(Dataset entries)

■ ■ ■ ■ ■ ■ ■

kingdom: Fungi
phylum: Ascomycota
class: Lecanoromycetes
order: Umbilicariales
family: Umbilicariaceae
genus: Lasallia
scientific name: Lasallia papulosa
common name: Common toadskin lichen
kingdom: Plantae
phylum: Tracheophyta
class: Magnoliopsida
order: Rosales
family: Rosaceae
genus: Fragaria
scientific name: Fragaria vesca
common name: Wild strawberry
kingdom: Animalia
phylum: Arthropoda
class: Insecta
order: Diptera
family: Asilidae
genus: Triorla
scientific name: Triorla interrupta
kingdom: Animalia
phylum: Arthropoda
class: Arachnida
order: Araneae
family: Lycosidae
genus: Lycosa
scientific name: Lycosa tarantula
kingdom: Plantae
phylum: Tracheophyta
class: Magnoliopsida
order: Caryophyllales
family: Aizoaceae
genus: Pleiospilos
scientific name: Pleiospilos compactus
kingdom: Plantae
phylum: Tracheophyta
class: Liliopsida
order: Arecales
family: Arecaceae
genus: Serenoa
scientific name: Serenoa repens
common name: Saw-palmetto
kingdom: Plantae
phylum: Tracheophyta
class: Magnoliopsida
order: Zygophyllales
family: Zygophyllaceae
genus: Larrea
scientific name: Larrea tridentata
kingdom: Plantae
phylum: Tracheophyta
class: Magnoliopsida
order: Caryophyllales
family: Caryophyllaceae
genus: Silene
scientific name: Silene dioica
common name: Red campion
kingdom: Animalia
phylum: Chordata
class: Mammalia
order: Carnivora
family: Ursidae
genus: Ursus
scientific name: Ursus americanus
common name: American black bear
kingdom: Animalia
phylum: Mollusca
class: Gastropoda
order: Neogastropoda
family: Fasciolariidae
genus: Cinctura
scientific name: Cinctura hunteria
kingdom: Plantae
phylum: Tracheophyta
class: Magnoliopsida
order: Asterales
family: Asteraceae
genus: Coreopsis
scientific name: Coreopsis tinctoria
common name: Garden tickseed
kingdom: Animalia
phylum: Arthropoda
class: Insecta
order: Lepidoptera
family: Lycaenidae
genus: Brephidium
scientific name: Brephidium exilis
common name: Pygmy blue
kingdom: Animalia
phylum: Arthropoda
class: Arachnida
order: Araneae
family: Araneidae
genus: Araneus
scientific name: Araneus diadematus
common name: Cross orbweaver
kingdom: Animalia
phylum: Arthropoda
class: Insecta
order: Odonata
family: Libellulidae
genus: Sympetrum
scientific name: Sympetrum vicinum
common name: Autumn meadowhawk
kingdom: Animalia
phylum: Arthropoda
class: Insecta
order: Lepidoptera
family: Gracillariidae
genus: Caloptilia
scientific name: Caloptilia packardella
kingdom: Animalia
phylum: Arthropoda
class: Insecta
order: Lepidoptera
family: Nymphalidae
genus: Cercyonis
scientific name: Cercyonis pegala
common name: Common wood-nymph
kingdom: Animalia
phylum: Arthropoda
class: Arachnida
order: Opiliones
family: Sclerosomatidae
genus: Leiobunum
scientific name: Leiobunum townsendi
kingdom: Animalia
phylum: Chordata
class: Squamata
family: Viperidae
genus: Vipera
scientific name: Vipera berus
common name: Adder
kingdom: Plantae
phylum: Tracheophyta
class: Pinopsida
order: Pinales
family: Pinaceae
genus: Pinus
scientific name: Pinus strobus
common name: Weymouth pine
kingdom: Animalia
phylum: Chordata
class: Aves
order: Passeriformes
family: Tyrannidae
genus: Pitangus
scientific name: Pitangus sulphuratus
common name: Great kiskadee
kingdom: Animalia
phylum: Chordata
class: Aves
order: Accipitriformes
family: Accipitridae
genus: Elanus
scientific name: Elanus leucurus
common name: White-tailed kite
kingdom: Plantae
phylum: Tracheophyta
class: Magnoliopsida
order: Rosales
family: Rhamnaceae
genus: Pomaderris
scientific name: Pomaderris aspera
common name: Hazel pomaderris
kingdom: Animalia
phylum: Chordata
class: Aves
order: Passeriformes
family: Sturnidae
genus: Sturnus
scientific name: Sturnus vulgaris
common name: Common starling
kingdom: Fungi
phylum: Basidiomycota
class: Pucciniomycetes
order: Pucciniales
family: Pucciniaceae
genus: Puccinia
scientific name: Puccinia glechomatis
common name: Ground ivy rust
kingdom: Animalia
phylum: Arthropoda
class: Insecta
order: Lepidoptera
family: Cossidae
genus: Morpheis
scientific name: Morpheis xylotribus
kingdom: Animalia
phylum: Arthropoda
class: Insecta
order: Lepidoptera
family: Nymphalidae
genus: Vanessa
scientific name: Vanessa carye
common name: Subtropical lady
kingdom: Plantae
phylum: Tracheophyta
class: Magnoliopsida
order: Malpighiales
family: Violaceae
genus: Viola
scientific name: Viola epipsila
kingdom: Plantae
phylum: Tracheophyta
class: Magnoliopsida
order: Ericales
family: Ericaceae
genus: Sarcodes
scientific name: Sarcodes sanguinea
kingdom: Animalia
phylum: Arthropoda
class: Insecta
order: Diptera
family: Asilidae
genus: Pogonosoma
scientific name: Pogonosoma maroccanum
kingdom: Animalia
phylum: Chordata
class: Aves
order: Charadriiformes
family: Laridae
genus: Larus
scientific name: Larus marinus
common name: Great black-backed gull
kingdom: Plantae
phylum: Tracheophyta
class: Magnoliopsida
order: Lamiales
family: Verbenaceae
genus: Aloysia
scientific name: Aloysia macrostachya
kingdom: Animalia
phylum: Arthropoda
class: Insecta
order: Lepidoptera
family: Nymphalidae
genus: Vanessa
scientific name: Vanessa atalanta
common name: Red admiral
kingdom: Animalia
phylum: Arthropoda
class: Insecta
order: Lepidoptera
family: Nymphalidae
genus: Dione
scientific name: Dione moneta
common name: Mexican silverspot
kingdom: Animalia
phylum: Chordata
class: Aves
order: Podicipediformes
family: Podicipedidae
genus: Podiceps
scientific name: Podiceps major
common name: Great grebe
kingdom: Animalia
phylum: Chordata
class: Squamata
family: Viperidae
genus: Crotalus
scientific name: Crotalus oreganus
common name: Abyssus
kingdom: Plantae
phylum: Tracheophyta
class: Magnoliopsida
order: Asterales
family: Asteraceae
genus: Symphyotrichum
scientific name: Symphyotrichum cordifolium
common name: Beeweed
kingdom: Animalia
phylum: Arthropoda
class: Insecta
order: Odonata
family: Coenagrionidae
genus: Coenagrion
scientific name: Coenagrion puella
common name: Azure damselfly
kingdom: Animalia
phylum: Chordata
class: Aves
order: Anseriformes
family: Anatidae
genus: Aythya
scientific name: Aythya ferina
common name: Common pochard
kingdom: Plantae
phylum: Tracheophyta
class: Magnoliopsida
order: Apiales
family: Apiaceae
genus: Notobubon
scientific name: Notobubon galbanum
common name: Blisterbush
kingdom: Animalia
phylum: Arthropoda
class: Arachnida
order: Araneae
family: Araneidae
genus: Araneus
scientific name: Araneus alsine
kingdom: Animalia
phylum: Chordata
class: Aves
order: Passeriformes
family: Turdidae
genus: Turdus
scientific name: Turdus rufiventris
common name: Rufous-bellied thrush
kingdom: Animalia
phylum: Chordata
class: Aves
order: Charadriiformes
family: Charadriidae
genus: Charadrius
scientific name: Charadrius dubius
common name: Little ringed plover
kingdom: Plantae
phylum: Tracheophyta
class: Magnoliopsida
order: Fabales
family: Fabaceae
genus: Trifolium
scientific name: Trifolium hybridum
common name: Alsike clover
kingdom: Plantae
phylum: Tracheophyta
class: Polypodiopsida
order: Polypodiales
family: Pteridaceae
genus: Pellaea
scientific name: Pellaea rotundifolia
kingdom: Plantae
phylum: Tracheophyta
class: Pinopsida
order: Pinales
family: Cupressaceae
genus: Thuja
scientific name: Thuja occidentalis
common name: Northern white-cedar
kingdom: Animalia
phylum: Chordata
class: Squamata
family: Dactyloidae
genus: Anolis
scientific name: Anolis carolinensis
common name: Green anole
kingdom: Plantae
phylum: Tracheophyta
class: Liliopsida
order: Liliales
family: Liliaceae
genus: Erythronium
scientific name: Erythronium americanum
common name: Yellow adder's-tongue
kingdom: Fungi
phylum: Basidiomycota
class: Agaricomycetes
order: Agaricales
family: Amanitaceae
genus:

■ ■ ■ ■ ■ ■ ■

Render the listing as a two-column CSV with the headers "rank" and "entry", starting at the line that contains "genus: Sarcodes" and ending at the line that contains "scientific name: Dione moneta". Give one row per line, with each field in double quotes and any line breaks turned into spaces.

rank,entry
"genus:","Sarcodes"
"scientific name:","Sarcodes sanguinea"
"kingdom:","Animalia"
"phylum:","Arthropoda"
"class:","Insecta"
"order:","Diptera"
"family:","Asilidae"
"genus:","Pogonosoma"
"scientific name:","Pogonosoma maroccanum"
"kingdom:","Animalia"
"phylum:","Chordata"
"class:","Aves"
"order:","Charadriiformes"
"family:","Laridae"
"genus:","Larus"
"scientific name:","Larus marinus"
"common name:","Great black-backed gull"
"kingdom:","Plantae"
"phylum:","Tracheophyta"
"class:","Magnoliopsida"
"order:","Lamiales"
"family:","Verbenaceae"
"genus:","Aloysia"
"scientific name:","Aloysia macrostachya"
"kingdom:","Animalia"
"phylum:","Arthropoda"
"class:","Insecta"
"order:","Lepidoptera"
"family:","Nymphalidae"
"genus:","Vanessa"
"scientific name:","Vanessa atalanta"
"common name:","Red admiral"
"kingdom:","Animalia"
"phylum:","Arthropoda"
"class:","Insecta"
"order:","Lepidoptera"
"family:","Nymphalidae"
"genus:","Dione"
"scientific name:","Dione moneta"